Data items
Segment Open
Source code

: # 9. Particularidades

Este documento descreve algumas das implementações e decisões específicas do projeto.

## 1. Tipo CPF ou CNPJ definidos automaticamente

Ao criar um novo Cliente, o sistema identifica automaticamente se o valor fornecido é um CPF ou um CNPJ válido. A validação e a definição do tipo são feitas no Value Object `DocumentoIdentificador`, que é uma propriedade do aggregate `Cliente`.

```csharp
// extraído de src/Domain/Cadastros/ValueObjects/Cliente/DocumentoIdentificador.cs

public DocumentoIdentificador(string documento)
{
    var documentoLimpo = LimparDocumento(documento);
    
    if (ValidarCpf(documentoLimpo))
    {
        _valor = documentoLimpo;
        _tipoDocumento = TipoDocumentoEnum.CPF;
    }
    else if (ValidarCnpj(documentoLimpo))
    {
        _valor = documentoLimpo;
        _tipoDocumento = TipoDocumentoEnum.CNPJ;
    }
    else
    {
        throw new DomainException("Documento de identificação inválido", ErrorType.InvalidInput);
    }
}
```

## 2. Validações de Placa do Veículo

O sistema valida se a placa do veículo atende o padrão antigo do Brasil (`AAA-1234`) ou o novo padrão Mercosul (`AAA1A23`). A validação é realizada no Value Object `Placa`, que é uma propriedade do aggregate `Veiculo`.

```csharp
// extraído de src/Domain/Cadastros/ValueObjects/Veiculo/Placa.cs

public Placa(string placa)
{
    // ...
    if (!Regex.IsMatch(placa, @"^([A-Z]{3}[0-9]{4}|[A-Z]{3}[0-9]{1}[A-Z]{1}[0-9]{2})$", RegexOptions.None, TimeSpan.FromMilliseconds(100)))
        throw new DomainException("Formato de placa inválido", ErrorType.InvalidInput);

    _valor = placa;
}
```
Segment Closed
Segment Open
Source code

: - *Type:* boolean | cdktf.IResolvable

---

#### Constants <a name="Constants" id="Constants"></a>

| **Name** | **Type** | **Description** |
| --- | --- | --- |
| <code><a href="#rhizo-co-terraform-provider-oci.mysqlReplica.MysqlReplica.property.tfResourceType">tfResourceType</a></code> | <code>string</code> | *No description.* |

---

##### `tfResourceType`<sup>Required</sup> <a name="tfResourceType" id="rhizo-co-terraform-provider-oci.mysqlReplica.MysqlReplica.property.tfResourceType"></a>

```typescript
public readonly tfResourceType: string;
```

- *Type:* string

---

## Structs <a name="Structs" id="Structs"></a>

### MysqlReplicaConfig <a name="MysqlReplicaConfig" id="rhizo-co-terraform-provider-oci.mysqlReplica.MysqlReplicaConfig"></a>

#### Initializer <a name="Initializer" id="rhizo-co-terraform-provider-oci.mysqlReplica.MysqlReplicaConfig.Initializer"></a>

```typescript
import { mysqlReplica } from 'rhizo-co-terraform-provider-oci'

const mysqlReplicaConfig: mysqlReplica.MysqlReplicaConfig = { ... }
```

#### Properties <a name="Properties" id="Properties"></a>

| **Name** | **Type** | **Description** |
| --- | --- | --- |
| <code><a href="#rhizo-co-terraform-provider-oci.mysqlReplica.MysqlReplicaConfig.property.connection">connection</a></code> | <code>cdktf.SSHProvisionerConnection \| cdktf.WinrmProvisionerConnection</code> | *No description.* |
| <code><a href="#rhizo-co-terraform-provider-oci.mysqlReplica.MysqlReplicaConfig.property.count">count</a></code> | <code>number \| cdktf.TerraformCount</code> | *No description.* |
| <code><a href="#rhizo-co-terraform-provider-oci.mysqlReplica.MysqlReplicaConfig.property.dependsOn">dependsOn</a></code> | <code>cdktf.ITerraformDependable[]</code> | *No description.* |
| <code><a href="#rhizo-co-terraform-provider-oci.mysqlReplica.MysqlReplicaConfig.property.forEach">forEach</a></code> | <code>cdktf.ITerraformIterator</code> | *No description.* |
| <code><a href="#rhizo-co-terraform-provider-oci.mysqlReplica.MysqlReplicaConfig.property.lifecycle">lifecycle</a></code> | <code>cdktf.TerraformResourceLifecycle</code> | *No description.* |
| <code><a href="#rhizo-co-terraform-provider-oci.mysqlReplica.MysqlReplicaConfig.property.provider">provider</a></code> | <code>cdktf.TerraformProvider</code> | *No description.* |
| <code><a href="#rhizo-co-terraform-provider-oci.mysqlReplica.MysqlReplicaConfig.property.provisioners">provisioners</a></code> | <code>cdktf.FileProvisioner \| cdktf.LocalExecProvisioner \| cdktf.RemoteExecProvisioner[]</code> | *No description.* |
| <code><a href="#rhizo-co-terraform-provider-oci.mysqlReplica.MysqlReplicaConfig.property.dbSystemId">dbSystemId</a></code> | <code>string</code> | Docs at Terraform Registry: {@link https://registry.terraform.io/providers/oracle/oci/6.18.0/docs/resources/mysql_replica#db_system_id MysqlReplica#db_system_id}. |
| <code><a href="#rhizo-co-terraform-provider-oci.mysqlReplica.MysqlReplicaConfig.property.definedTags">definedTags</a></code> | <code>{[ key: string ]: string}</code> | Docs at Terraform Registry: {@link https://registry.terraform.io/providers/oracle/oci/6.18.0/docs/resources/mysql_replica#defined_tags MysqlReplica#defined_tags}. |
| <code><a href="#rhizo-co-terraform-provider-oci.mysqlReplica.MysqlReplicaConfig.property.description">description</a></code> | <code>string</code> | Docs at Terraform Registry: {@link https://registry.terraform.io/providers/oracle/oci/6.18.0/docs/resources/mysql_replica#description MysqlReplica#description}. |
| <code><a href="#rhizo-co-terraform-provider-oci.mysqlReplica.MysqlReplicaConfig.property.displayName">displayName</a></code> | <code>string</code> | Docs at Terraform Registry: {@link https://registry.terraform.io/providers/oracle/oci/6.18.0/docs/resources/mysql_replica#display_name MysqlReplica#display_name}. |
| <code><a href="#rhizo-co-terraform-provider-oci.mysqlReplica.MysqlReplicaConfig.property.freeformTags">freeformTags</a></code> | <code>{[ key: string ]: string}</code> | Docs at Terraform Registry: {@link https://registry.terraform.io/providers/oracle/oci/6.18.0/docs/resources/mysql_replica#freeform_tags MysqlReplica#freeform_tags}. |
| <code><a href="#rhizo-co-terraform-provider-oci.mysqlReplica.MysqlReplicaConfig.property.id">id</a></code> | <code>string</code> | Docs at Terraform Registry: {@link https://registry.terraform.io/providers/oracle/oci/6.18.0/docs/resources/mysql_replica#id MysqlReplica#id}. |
Segment Closed
- _ABOUT THIS EXERCISE_
Please count the lines in the data that include the word "TipoDocumentoEnum" and report the number by itself.

- _FINISHED TASK_
2